### WORK ORDER:
Rewrite the rows below, switching each "COLMAP" to "Colmap" and leaving everything else unchanged.

### ENTRIES SUPPLIED:
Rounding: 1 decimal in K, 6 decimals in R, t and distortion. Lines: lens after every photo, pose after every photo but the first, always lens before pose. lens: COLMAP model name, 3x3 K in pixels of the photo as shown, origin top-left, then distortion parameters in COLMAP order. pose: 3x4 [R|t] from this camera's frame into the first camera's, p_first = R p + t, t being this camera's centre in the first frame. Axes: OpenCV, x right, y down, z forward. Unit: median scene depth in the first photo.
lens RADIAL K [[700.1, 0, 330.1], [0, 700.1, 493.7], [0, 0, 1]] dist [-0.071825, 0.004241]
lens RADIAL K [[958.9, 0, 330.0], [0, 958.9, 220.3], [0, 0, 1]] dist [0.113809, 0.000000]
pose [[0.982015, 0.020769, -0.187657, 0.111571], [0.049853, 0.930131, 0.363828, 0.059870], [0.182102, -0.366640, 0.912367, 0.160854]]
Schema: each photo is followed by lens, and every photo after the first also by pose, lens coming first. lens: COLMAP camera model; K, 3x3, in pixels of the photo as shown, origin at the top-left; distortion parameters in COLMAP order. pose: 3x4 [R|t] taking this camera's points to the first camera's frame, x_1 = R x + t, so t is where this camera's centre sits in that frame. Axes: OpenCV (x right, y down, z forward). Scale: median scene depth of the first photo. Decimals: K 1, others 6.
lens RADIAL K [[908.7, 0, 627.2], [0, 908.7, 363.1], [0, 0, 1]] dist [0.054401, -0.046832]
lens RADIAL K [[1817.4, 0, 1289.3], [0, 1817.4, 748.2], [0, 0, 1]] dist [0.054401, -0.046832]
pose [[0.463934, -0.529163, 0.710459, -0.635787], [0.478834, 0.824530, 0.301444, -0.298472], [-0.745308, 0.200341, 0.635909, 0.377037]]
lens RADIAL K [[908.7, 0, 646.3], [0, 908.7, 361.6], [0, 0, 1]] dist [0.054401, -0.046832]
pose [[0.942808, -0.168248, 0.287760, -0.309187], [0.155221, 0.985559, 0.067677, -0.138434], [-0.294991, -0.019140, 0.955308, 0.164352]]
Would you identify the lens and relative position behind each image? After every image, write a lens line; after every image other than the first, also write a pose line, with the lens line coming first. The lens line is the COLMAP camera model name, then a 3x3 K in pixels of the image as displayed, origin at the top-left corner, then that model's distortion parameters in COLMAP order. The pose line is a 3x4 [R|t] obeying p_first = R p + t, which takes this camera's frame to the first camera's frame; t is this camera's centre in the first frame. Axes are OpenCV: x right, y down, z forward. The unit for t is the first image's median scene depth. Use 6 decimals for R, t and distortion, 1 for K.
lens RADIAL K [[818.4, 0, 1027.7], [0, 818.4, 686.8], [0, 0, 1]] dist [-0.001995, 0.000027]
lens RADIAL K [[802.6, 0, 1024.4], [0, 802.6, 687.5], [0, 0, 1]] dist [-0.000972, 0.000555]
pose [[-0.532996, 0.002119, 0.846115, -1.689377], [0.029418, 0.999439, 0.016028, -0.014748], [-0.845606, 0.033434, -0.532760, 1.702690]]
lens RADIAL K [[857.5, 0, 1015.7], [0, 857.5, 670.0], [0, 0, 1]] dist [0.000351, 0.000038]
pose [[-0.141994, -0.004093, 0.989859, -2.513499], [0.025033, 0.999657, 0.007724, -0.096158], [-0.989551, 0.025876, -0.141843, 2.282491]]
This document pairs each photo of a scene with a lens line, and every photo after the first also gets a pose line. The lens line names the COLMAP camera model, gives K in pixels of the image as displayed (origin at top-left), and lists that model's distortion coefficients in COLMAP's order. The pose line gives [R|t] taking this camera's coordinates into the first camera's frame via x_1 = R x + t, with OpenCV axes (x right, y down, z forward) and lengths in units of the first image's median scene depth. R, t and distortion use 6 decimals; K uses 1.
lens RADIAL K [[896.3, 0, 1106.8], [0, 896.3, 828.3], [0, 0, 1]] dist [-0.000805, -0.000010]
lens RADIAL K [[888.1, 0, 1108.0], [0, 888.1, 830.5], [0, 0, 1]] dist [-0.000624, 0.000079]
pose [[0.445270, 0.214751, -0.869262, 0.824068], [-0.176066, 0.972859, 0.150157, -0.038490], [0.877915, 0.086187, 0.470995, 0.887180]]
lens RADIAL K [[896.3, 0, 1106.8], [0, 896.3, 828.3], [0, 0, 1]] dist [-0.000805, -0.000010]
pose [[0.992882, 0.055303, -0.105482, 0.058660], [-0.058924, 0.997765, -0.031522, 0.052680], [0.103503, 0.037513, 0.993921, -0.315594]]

### EXERCISE OUTPUT:
Rounding: 1 decimal in K, 6 decimals in R, t and distortion. Lines: lens after every photo, pose after every photo but the first, always lens before pose. lens: Colmap model name, 3x3 K in pixels of the photo as shown, origin top-left, then distortion parameters in Colmap order. pose: 3x4 [R|t] from this camera's frame into the first camera's, p_first = R p + t, t being this camera's centre in the first frame. Axes: OpenCV, x right, y down, z forward. Unit: median scene depth in the first photo.
lens RADIAL K [[700.1, 0, 330.1], [0, 700.1, 493.7], [0, 0, 1]] dist [-0.071825, 0.004241]
lens RADIAL K [[958.9, 0, 330.0], [0, 958.9, 220.3], [0, 0, 1]] dist [0.113809, 0.000000]
pose [[0.982015, 0.020769, -0.187657, 0.111571], [0.049853, 0.930131, 0.363828, 0.059870], [0.182102, -0.366640, 0.912367, 0.160854]]
Schema: each photo is followed by lens, and every photo after the first also by pose, lens coming first. lens: Colmap camera model; K, 3x3, in pixels of the photo as shown, origin at the top-left; distortion parameters in Colmap order. pose: 3x4 [R|t] taking this camera's points to the first camera's frame, x_1 = R x + t, so t is where this camera's centre sits in that frame. Axes: OpenCV (x right, y down, z forward). Scale: median scene depth of the first photo. Decimals: K 1, others 6.
lens RADIAL K [[908.7, 0, 627.2], [0, 908.7, 363.1], [0, 0, 1]] dist [0.054401, -0.046832]
lens RADIAL K [[1817.4, 0, 1289.3], [0, 1817.4, 748.2], [0, 0, 1]] dist [0.054401, -0.046832]
pose [[0.463934, -0.529163, 0.710459, -0.635787], [0.478834, 0.824530, 0.301444, -0.298472], [-0.745308, 0.200341, 0.635909, 0.377037]]
lens RADIAL K [[908.7, 0, 646.3], [0, 908.7, 361.6], [0, 0, 1]] dist [0.054401, -0.046832]
pose [[0.942808, -0.168248, 0.287760, -0.309187], [0.155221, 0.985559, 0.067677, -0.138434], [-0.294991, -0.019140, 0.955308, 0.164352]]
Would you identify the lens and relative position behind each image? After every image, write a lens line; after every image other than the first, also write a pose line, with the lens line coming first. The lens line is the Colmap camera model name, then a 3x3 K in pixels of the image as displayed, origin at the top-left corner, then that model's distortion parameters in Colmap order. The pose line is a 3x4 [R|t] obeying p_first = R p + t, which takes this camera's frame to the first camera's frame; t is this camera's centre in the first frame. Axes are OpenCV: x right, y down, z forward. The unit for t is the first image's median scene depth. Use 6 decimals for R, t and distortion, 1 for K.
lens RADIAL K [[818.4, 0, 1027.7], [0, 818.4, 686.8], [0, 0, 1]] dist [-0.001995, 0.000027]
lens RADIAL K [[802.6, 0, 1024.4], [0, 802.6, 687.5], [0, 0, 1]] dist [-0.000972, 0.000555]
pose [[-0.532996, 0.002119, 0.846115, -1.689377], [0.029418, 0.999439, 0.016028, -0.014748], [-0.845606, 0.033434, -0.532760, 1.702690]]
lens RADIAL K [[857.5, 0, 1015.7], [0, 857.5, 670.0], [0, 0, 1]] dist [0.000351, 0.000038]
pose [[-0.141994, -0.004093, 0.989859, -2.513499], [0.025033, 0.999657, 0.007724, -0.096158], [-0.989551, 0.025876, -0.141843, 2.282491]]
This document pairs each photo of a scene with a lens line, and every photo after the first also gets a pose line. The lens line names the Colmap camera model, gives K in pixels of the image as displayed (origin at top-left), and lists that model's distortion coefficients in Colmap's order. The pose line gives [R|t] taking this camera's coordinates into the first camera's frame via x_1 = R x + t, with OpenCV axes (x right, y down, z forward) and lengths in units of the first image's median scene depth. R, t and distortion use 6 decimals; K uses 1.
lens RADIAL K [[896.3, 0, 1106.8], [0, 896.3, 828.3], [0, 0, 1]] dist [-0.000805, -0.000010]
lens RADIAL K [[888.1, 0, 1108.0], [0, 888.1, 830.5], [0, 0, 1]] dist [-0.000624, 0.000079]
pose [[0.445270, 0.214751, -0.869262, 0.824068], [-0.176066, 0.972859, 0.150157, -0.038490], [0.877915, 0.086187, 0.470995, 0.887180]]
lens RADIAL K [[896.3, 0, 1106.8], [0, 896.3, 828.3], [0, 0, 1]] dist [-0.000805, -0.000010]
pose [[0.992882, 0.055303, -0.105482, 0.058660], [-0.058924, 0.997765, -0.031522, 0.052680], [0.103503, 0.037513, 0.993921, -0.315594]]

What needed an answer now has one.